Version main sessionRestored firstPaint
Base PGO build 1516 8984 8813
Optimized PGO build 1437 9187 8828

(I don’t have the necessary profiling tools on my XP box for doing page fault analysis. I shouldn’t think they’d differ dramatically between the two systems, though.)

This is a little discouraging. The syzygy-optimized build is a little faster off the line, but gets edged out by the base build in getting to the points that actually matter. I haven’t thought terribly hard about these numbers, either. One possibility is that I did turn off the XPCOM glue preloading bits, which IIUC correctly are helpful for encouraging XP to keep its hands off your binary’s startup time. Doing that was necessary for getting postlinking to work properly. If I made that runtime-configurable, then I could run tests with the preloading enabled and see if we win there.

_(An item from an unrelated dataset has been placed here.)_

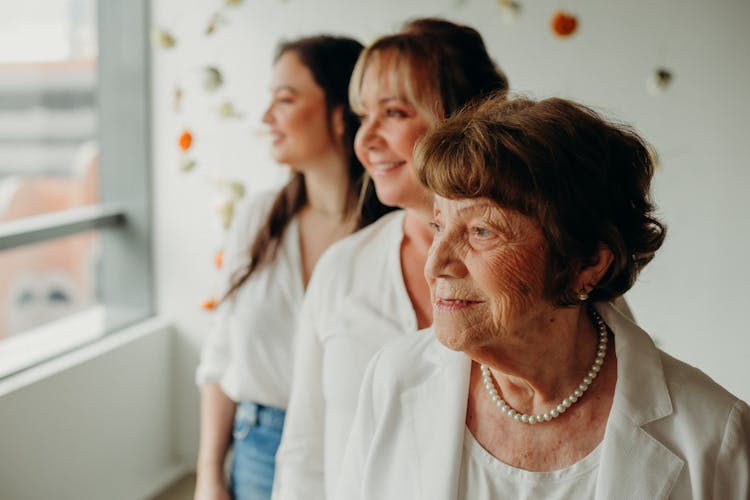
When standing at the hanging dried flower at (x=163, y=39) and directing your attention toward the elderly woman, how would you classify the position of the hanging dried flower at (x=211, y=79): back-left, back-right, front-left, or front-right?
front-left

Bottom line: We would win on leading-edge machines, but we wouldn’t see a lot of benefit on older machines.

Also, if Microsoft would add a drop_caches lookalike, that would be fantastic.


20
Sep 11

startup reduction times with syzygy, part 2

In my previous post, I presented some startup timings with syzygy-optimized Firefox binaries.  People asked whether those timings were on my work laptop (quad-core i7, Windows 7, SSD) and I confirmed they were.  Since those timings were encouraging, but not overwhelming, folks suggested that I might try timing things on a more conventional system.

Below are results from testing on my desktop (quad-core Core 2 Duo @ 2.6GHz, Windows XP, 7200ish-rpm hard drive):

Version main sessionRestored firstPaint
Trunk build 1484 11515 11125
Optimized build 2562 8812 8703

That’s quite a difference: about a 25% win just from reordering functions.  Much more exciting!


19
Sep 11

startup reduction times with syzygy

People that I’ve told about the work with syzygy that I’ve been doing have, almost universally, two reactions:

  1. That’s cool!  (Thanks; I did very little work for it!)
  2. How does that translate into startup time?

Assuming that a 40% reduction in page faults leads to a 40% reduction in startup time is not reasonable, but surely there should be some reduction in startup time, right?  I finally benchmarked this today using the about:startup extension; these numbers are from cold start, freshly rebooted both times:

Version main sessionRestored firstPaint
Trunk build 125 1733 1671
Optimized build 125 1639 1577

So a 40% reduction in page faults translates into ~6% reduction in startup time; not stellar, but not too bad either.

The next step is making sure this all works with PGO builds on Windows. Then we get to have a discussion about whether to incorporate this into the regular builds and getting all the infrastructure on build machines.